Her first novel, Island of Wings (Quercus, 2011), in which a missionary and his young wife struggle for love and existence on the remote island of St Kilda in the early nineteenth century, was nominated for the Orange prize, the Saltire award and the Scottish Mortgage Investment Trust book award; her second, Breaking Light (Quercus, 2014), is another story about unity and fracture set in a wild, threatening landscape. Both books were also published in the US.
After translating a novel for children she realised that this is probably best left to the professionals, yet she can’t quite stop herself. She has judged the Bernard Shaw prize for translation.
She has a PhD in archaeology from the University of Reading and her background as a landscape archaeologist has influenced her writing, with landscape always playing a central part in her novels about people on the edges of the world. She has also worked in the fields of cultural relations and arts and heritage management, and these different professional backgrounds have helped to keep her thinking and writing in two languages.
She has received fellowships to writers’ residencies in Italy, reviews regularly for the Wall Street Journal and also writes for the Guardian, the Irish Times and Slightly Foxed.
For her next novel, she is exploring the river-ways across the US from the Mississippi to the Pacific.

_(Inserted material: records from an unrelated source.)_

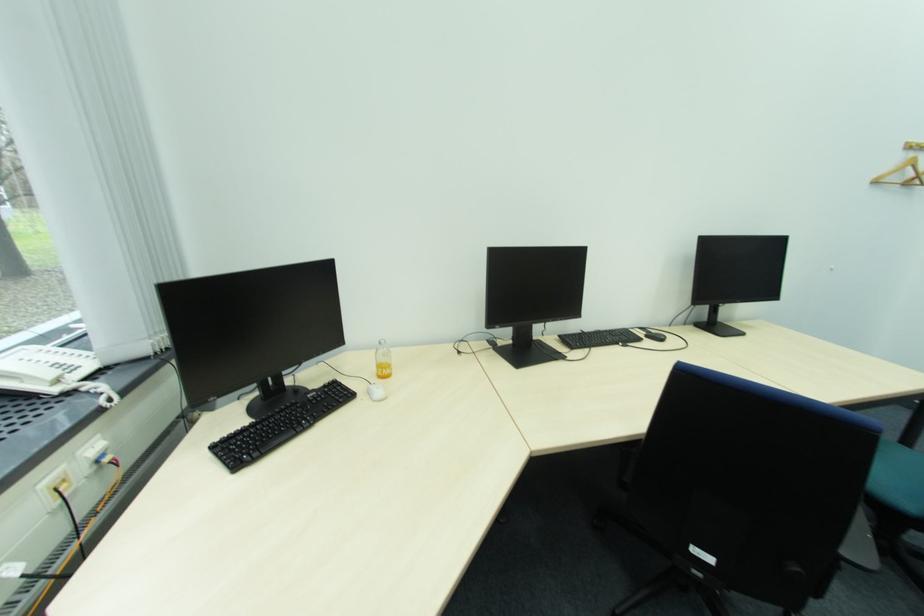
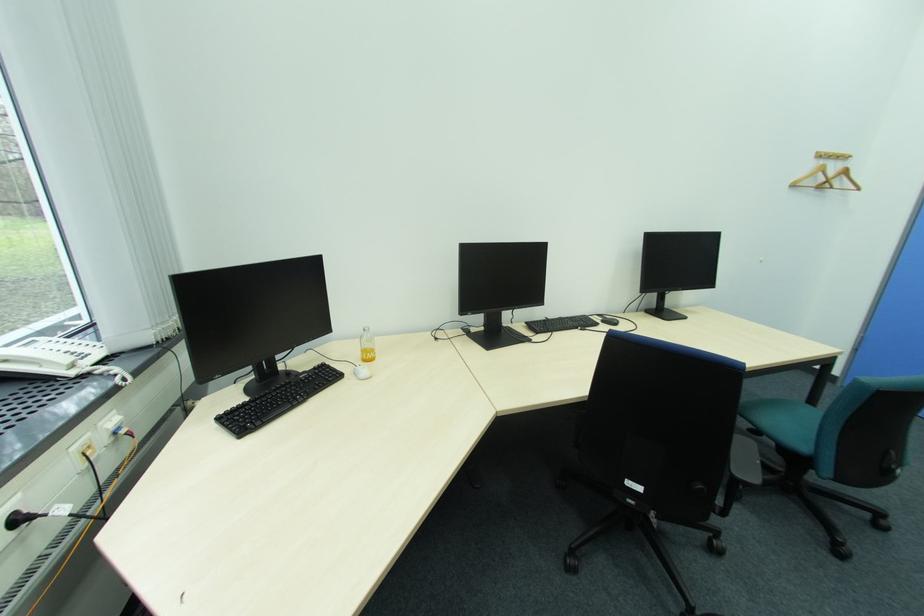
In the second image, find the point that corresponds to the point at 617,339 in the first image.

(578, 323)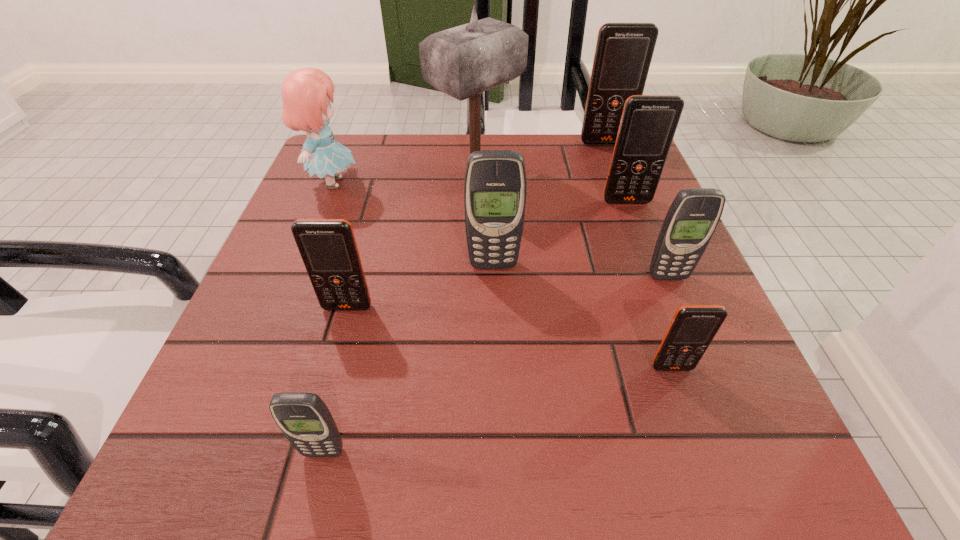
Identify the location of the second farthest gray cellular telephone. This screenshot has height=540, width=960. (694, 214).

Find the location of a particular element. The width and height of the screenshot is (960, 540). the second nearest orange cellular telephone is located at coordinates coord(328,248).

What are the coordinates of `the third nearest cellular telephone` in the screenshot? It's located at (328, 248).

Find the location of a particular element. The height and width of the screenshot is (540, 960). the eighth farthest object is located at coordinates point(693,327).

Where is `the second nearest cellular telephone`? This screenshot has width=960, height=540. the second nearest cellular telephone is located at coordinates (693, 327).

Image resolution: width=960 pixels, height=540 pixels. Identify the location of the nearest gray cellular telephone. (305, 420).

Locate an element on the screen. the smallest gray cellular telephone is located at coordinates (305, 420).

You are a GUI agent. You are given a task and a screenshot of the screen. Output one action in this format:
    pyautogui.click(x=<x>, y=<y>)
    Task: Click on the free region located 0.270m on the front of the mallet
    
    Given the screenshot: What is the action you would take?
    pyautogui.click(x=474, y=297)

Find the location of `free space located on the screen of the farthest orange cellular telephone`. free space located on the screen of the farthest orange cellular telephone is located at coordinates (615, 171).

This screenshot has width=960, height=540. Identify the location of free region located on the front-facing side of the blue doll. 388,183.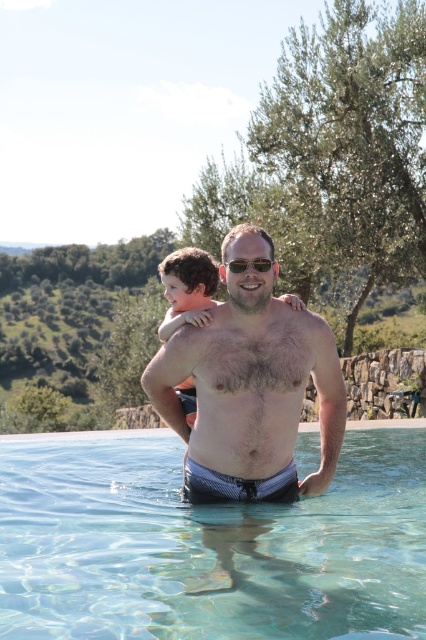
Which is below, clear glass water at center or light brown hair at upper center?

clear glass water at center is lower down.

Does clear glass water at center have a lesser height compared to light brown hair at upper center?

Yes, clear glass water at center is shorter than light brown hair at upper center.

Does point (86, 460) come behind point (175, 324)?

Yes, it is.

Locate an element on the screen. The image size is (426, 640). clear glass water at center is located at coordinates (207, 547).

Who is positioned more to the right, smooth skin man at center or curly brown hair at upper center?

smooth skin man at center

Based on the photo, does smooth skin man at center appear on the right side of curly brown hair at upper center?

Correct, you'll find smooth skin man at center to the right of curly brown hair at upper center.

Who is more distant from viewer, (267, 365) or (210, 301)?

The point (210, 301) is behind.

Identify the location of smooth skin man at center. Image resolution: width=426 pixels, height=640 pixels. (250, 387).

Describe the element at coordinates (207, 547) in the screenshot. I see `clear glass water at center` at that location.

Consider the image. Between clear glass water at center and green leafy olive tree at upper right, which one is positioned higher?

green leafy olive tree at upper right

Locate an element on the screen. The image size is (426, 640). clear glass water at center is located at coordinates (207, 547).

The image size is (426, 640). Find the location of `clear glass water at center`. clear glass water at center is located at coordinates (207, 547).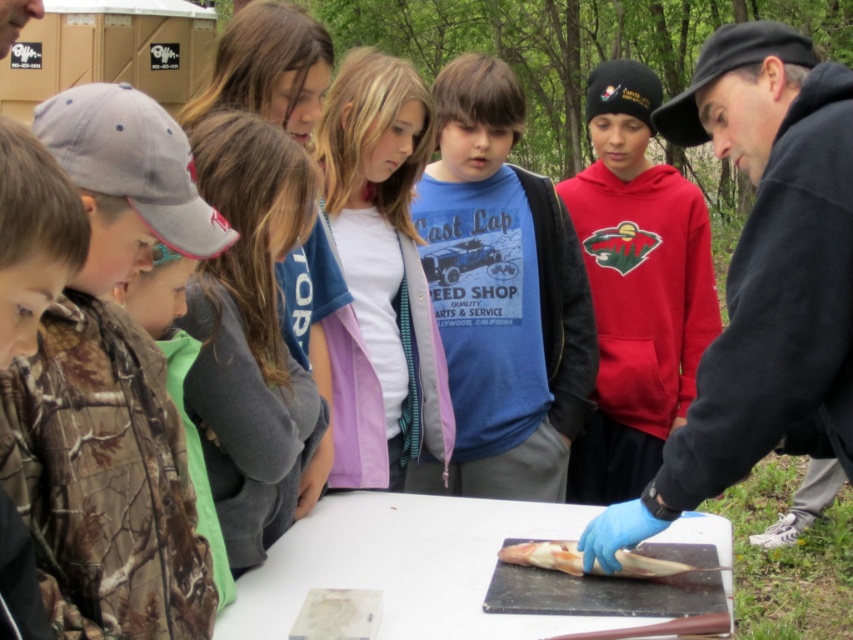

Originally from Sweden, Karin is a novelist, critic and translator. She holds a PhD in Archaeology and her experience as a novelist and academic writer – and of living within two languages – influenced her work as a RLF Fellow at Brunel University, particularly in understanding the writing development of students with more than one language. Karin joined the Bridge in 2019 and recognises that supporting students in becoming more confident writers is a way to enhance their experience of life after school. Karin is the Bridge coordinator for England and, together with her colleagues, she hopes to encourage more schools and students to benefit from the opportunities brought by the project.